• **Prompt**: Retype these lines character for character, beginning at the line that contains "a git interface" and stopping after the line that contains "My emacs config", with both of those lines included.

..........

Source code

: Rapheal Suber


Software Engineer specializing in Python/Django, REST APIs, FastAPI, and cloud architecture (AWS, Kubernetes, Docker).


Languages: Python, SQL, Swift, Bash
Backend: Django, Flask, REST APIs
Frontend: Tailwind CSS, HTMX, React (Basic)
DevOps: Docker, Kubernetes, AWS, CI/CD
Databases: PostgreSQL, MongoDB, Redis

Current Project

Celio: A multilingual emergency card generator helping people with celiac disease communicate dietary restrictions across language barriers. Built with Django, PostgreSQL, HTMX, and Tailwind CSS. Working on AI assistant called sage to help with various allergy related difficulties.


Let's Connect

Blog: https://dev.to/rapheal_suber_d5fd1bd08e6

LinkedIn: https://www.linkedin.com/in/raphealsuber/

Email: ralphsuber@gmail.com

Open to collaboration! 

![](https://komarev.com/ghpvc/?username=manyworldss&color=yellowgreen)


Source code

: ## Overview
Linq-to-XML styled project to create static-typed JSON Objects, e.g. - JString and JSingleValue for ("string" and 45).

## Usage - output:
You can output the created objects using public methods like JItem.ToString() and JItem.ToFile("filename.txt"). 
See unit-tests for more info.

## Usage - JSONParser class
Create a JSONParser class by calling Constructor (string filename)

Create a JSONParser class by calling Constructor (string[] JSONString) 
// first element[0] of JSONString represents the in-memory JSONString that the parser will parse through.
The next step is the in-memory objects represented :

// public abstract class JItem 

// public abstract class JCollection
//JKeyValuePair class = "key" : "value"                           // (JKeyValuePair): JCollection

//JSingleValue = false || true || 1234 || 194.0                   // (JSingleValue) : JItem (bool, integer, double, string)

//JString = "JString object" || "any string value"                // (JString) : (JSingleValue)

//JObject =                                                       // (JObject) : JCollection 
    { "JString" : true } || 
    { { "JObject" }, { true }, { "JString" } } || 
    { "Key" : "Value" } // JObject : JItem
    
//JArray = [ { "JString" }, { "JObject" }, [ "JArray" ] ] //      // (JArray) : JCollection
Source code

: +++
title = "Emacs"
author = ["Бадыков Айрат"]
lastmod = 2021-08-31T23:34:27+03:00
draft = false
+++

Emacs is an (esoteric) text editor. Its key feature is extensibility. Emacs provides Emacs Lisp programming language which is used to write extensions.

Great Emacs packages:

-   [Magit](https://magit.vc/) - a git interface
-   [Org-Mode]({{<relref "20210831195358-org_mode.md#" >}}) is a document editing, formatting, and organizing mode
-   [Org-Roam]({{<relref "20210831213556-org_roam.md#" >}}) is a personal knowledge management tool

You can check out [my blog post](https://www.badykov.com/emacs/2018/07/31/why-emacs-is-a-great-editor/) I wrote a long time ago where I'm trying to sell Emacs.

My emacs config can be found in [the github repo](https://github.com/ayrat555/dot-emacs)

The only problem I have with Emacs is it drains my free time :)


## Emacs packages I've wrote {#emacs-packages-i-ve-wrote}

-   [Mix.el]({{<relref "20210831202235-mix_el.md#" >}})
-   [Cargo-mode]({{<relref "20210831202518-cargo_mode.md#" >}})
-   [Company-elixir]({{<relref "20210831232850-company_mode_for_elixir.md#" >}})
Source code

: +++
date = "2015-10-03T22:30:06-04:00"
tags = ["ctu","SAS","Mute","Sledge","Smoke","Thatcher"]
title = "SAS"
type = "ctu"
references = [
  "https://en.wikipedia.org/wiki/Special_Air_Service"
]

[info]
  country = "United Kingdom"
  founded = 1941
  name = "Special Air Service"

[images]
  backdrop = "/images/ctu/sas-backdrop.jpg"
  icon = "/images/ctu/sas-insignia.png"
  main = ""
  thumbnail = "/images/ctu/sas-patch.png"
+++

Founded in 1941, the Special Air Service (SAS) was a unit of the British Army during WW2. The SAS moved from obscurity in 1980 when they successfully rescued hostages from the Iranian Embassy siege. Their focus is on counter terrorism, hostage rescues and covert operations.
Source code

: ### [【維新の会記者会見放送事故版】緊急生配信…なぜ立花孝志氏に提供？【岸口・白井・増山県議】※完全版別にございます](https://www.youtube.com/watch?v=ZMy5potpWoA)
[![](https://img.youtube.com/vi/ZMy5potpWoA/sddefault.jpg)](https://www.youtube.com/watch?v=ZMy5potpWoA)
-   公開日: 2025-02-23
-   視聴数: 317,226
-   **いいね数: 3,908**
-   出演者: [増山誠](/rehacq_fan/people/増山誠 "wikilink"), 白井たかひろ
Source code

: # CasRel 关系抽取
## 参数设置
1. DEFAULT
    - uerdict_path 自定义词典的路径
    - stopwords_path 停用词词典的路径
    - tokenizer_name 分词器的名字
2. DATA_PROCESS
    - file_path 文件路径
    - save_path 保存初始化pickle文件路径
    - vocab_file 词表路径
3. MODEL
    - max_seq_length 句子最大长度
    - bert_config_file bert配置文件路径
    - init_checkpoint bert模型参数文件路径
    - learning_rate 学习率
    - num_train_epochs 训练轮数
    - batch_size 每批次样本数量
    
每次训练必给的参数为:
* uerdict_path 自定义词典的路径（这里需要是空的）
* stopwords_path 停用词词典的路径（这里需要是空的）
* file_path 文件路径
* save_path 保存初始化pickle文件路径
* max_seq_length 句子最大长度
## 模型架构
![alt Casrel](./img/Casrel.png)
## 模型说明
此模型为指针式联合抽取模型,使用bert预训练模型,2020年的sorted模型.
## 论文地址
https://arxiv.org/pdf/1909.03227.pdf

..........

• **Output**:
-   [Magit](https://magit.vc/) - a git interface
-   [Org-Mode]({{<relref "20210831195358-org_mode.md#" >}}) is a document editing, formatting, and organizing mode
-   [Org-Roam]({{<relref "20210831213556-org_roam.md#" >}}) is a personal knowledge management tool

You can check out [my blog post](https://www.badykov.com/emacs/2018/07/31/why-emacs-is-a-great-editor/) I wrote a long time ago where I'm trying to sell Emacs.

My emacs config can be found in [the github repo](https://github.com/ayrat555/dot-emacs)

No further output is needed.